TEXT SEGMENT:
Start

I get a little on edge when
I'm almost getting killed!

- Guys!
- What?

The phone's not working!

So cliche.

Cellphones.

We didn't bring our cellphones.

Oh yeah.

Yeah that was a good idea.

It was a great idea!

Oh yeah, let's cut ourselves off

from the rest of the world.

Not such a good idea now, is it?

Well how would I know

that a psycho killer
was gonna show up, huh?

It's not like I invited him!

Hey conveniently escaped psycho killer,

if you don't have any plans for Saturday,

why don't you show up and
swing by, we're having a party?

B-Y-O pickax!

Now who's being sarcastic?

- Well what about you guys?
- What?

What about your cellphones?

Mine's at the office.

Ha, mine's in my purse.

Mine's in my purse.

Hey.

I don't see him.

(PLUCKY MUSIC)

God, goddamn black hole of a, aha!

(SUSPENSEFUL MUSIC)

Anybody?

Nothing.

Could he still be behind the garage?

Or maybe he's vanished.

Maybe he's a ghost back from the dead

to take revenge on the
human race that betrayed him

and let him be hung for a
murder he didn't commit.

Yo!
(ALL SCREAM)

What?

Don't do that!

What, I found my phone!

So call 911!

Oh no.

What's oh no?

It's dead.

Probably a bad choice of
words given the circumstances.

Where's your charger?

Addie, where's your charger?

I don't know.

CALEB: What do you mean you don't know?

I usually use the
computer to charge my phone.

The computer!

You know, the machine
with the screens and stuff.

Yes, the computer.

We can use it to contact the police!

End

WORK TO DO: Carry on the dialogue above about the friends trapped without working phones, starting after its last line.

DATA LINES:
Start

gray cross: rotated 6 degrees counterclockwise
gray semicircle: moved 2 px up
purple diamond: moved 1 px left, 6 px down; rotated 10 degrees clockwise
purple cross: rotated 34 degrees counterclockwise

End

TASK ANSWER:
Wesley, you're a genius!

I was valedictorian.

I thought you were a vegetarian.

Okay, it should charge fast enough.

I should be able to
get on the net faster.

Oh yeah, 'cause your way is
just so much better than mine.

It's not a competition!

My way is faster, though.

It's so quiet out there,

like the calm before the storm.

You're a real ray of sunshine.

- Shit.
- What?

- No internet connection.
- What?

They've been out here
twice already to fix this.

I know.

So we're trapped?

Trapped like a helpless animal

with its leg mangled
and bloody and broken...

We got it, Reena.

Okay, so what is the plan
now mister saves the day?

Ooh ooh, um, ooh um...

Yes, Link?

My cellphone's in my car.

I just have to go out and get it.

Out there?

Where the killer is?

Well, when you put it like that.

That's not a totally stupid idea.

Thank you!

What, are you kidding?

No, no, think about it.

If he's still out there
behind the garage doing

whatever it is he's doing...

- Oh my god!
- What?

He's ruining my red velvet cake!

(SUSPENSEFUL MUSIC)

(ALL SHRIEKING)

My cake.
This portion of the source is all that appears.